Indian companies’ business travel policies are rarely adhered to. According to a recent survey of business travellers by American Express Global Business Travel (GBT), 92 per cent of Indian business travellers believe earning personal loyalty points or rewards is a good reason to book outside of company policy. The top reasons Indian business travellers provided as a rationale for booking outside , policy were desiring accommodation closer to a meeting or business event venue (96 per cent), staying in a more convenient location (96 per cent), and staying in a better quality hotel (96 per cent). All are good reasons, but is booking outside the company’s policy acceptable?

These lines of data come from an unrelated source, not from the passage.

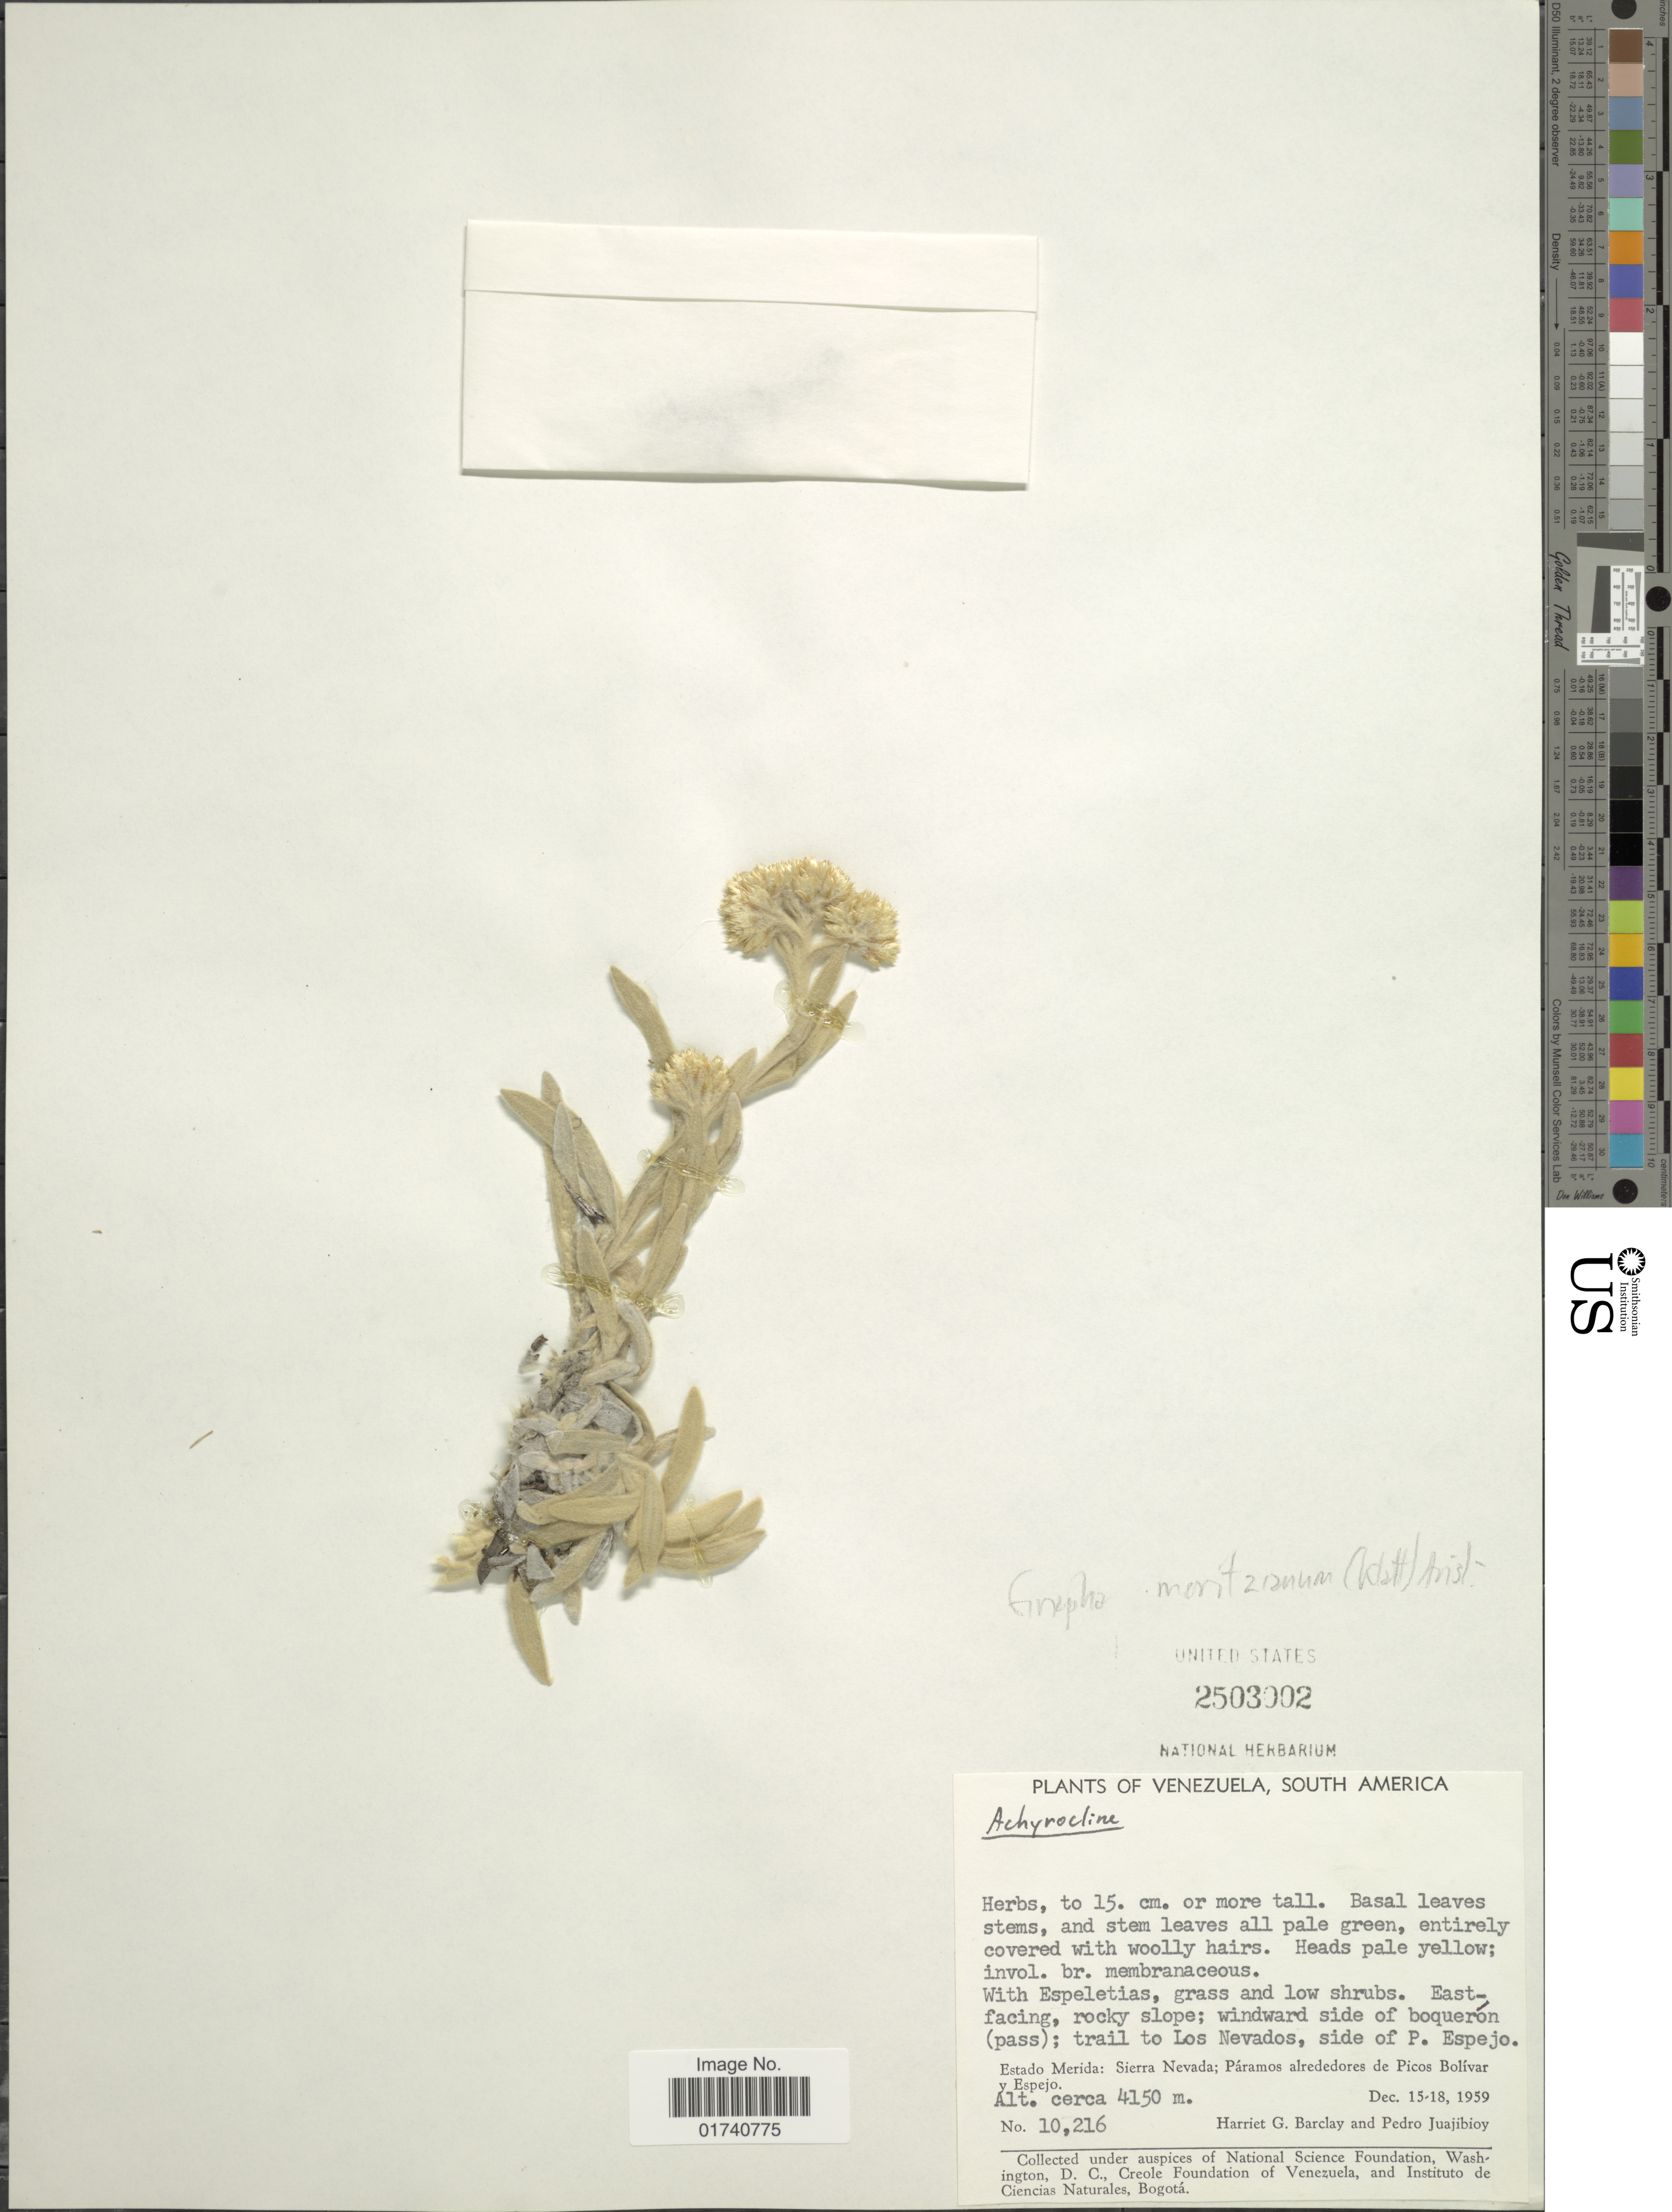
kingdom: Plantae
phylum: Tracheophyta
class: Magnoliopsida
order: Asterales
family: Asteraceae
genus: Pseudognaphalium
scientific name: Pseudognaphalium moritizianum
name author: (Klatt) V.M. Badillo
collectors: H. G. Barclay & P. Juajibioy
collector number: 10216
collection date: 1959-12-15/1959-12-18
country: Venezuela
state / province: Mérida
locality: Trail to Los Nevados, side of P. Espejo. Estado Merida: Sierra Nevada; Paramos alrededores de Picos Bolivar y Espejo.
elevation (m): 4150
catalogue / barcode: US 2503002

With airlines and hotels offering a range of personal incentives for continued loyalty, it appears that personal rewards provide sufficient justification for some employees to ignore standard company policies. While a large majority of business travellers from India acknowledge the value of travelling for work and are aware their company has a travel policy, many are reluctant to comply, citing issues including wanting business lounge access (93 per cent), using preferred airlines not within current policy (88 per cent) and a desire to stay in a safer location (94 per cent).

Ashish Kishore, GBT’s managing director, India, said companies need to regularly review their travel policies and ensure they are fit for purpose. “There are many reasons why Indian business travellers consider it appropriate to book business travel outside of company policy and while some are practical, some would be considered insufficient by most companies,” said Kishore.

“Most employers would happily accept safety reasons or practical business reasons such as staying closer to a meeting business event venue as justification for booking outside policy. However, 96 percent of Indian business travellers believe wishing to stay in a better quality hotel is a good reason for booking outside policy and it is unlikely that excuse would pass scrutiny. Businesses can set themselves up for success by ensuring their travel policies cover the most suitable airlines and hotels. Offering a wide variety of appropriate options will help encourage employees to book within policy while also enjoying luxury of choice. Automated travel approval technology can also make it easier for travellers to make the right decisions,” Kishore added.

Personally earning a percentage of the money saved (61 per cent), receiving bonus days off (60 per cent) and internal company points systems that can go towards rewards or future travel (56 per cent) were the top three options that Indian business travellers believed would increase their likelihood of booking within policy. The survey also revealed Indian businesses are more likely to find themselves saving money on their travel expenditure through incentivising staff and 97 per cent of Indian business travellers stated they would prefer incentives to book within their existing company policy!

“Our research indicates that Indian employees prefer greater autonomy and flexibility when arranging their travel and that companies may benefit from embracing this. If Indian companies combine this with some perks for sticking within travel policy, they’re likely to see a considerable increase in how many people obey company rules,” affirmed Kishore.

In addition to incentives, clear and regular communication of company travel policies can also assist in policy adherence with 53 percent of Indian business travellers believing their company does not have clear policies relating to business travel and expense reporting.

When employees book within travel policy it not only helps companies keep track of their staff and fulfil their duty of care obligations, it also provides valuable data which companies use to negotiate good deals with airlines and hotels. Policies need to be re-evaluated from time to time in order to make them more acceptable and therefore enforceable.